Is the extra yield in municipal bonds justified? I would argue no (ie they are a better value), but am looking for your opinions before I pull the trigger on a trade.


----------



## OhGreatGuru (May 24, 2009)

I'm ambivalent. With a couple of exceptions nearly all municipalities in Canada are "creatures of the province" in law. They are created and regulated by provincial statute. It is unlikely a province would let one go bankrupt. And I think a lot of provinces set limits on how much debt a municipality can acquire. So, if you intend to hold your bond to maturity, it's probably pretty safe. If you think you might sell it before maturity, the market value could be adversely affected by public perception of the credit worthiness of the issuer, and the risk of this for a municipality is greater than for a province or the federal government.

On the other hand, issuing municipal bonds is usually a sign that a municipality is strapped for cash and living beyond its means. As a municipal taxpayer I don't like to encourage deficit financing by municipalities, and by buying their bonds you are enabling this.


----------



## andrewf (Mar 1, 2010)

I think part of the extra yield is also because they are less liquid, and thus have higher transaction costs. The extra yield is needed to pay for this. I think it's generally assumed that the provinces guarantee their municipalities' debt, although I'm not sure there is any formal guarantee (think Dubai World).
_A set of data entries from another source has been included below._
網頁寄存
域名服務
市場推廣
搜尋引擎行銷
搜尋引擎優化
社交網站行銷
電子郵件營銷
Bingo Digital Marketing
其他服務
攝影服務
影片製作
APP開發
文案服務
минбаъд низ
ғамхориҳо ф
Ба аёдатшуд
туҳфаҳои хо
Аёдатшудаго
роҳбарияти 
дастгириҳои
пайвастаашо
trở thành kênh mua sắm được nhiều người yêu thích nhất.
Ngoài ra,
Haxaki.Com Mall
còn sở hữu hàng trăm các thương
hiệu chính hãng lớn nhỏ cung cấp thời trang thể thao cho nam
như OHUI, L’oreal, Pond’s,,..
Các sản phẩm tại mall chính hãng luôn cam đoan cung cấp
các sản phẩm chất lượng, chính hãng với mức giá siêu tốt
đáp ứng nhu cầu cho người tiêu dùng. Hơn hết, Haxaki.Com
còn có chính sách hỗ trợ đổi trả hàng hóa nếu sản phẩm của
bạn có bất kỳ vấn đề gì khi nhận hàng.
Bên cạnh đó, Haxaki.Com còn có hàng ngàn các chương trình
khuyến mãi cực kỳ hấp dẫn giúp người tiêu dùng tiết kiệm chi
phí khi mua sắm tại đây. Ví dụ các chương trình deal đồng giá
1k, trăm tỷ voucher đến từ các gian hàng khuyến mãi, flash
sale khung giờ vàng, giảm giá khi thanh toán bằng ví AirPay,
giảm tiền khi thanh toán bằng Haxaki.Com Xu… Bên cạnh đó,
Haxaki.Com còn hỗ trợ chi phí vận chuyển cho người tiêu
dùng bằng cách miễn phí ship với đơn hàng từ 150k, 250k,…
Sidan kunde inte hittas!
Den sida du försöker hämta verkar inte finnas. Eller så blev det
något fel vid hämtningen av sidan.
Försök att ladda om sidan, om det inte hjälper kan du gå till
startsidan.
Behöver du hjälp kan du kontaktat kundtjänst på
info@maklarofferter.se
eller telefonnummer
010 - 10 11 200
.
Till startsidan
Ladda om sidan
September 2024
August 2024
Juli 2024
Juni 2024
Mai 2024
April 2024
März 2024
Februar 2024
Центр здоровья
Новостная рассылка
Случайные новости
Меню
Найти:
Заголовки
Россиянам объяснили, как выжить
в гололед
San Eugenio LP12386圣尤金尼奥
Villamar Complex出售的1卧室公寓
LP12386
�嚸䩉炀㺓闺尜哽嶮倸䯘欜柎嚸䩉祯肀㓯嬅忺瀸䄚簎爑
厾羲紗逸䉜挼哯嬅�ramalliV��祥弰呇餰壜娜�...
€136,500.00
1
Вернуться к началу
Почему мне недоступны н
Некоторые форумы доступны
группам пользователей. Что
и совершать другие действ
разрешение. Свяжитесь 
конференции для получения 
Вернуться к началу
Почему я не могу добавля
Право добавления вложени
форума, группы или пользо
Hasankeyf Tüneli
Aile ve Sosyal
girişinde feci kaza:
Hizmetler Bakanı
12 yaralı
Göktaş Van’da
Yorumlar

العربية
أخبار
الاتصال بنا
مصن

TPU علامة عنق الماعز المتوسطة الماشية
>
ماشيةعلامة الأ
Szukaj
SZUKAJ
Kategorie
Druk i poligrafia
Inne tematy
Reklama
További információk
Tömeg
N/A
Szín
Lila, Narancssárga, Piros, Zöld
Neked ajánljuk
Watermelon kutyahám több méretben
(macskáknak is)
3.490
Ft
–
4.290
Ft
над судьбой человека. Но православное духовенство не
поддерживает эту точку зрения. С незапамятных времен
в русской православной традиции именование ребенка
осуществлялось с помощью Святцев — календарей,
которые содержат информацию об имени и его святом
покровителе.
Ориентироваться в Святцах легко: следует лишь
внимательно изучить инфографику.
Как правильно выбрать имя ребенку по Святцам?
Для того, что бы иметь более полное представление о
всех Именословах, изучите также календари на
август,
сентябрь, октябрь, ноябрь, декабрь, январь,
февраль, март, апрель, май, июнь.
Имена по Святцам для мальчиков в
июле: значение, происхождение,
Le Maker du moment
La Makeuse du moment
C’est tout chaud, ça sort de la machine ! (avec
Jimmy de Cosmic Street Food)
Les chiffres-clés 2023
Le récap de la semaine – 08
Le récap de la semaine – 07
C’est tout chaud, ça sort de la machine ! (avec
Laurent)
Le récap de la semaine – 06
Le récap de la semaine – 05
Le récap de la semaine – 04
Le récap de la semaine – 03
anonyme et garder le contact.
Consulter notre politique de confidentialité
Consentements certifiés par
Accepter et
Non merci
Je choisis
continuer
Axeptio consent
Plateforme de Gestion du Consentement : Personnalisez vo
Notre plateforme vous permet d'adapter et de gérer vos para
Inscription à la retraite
So, if you're willing to buy Ontario debt and hold to maturity, there's no reason not to buy, say, City of Toronto debt. The key is holding to maturity. If you might need to sell, I'd go with the more liquid instrument.


----------



## kcowan (Jul 1, 2010)

I am a big believer in munis. They form a part of my fixed income component. They now have to float investments in roads that the province used to fund. Similarly buildings like libraries.


----------



## Ethan (Aug 8, 2010)

Thanks for the advice everyone. I hadn't thought of less liquidity as one of the reasons for a higher yield. 

To answer your questions, I'm 25 years old, so I can hold them to maturity (and I plan to). I have stocks in my TFSA that can be liquidated in case of an emergency, so I shouldn't need to sell the bonds prior to them reaching maturity.


----------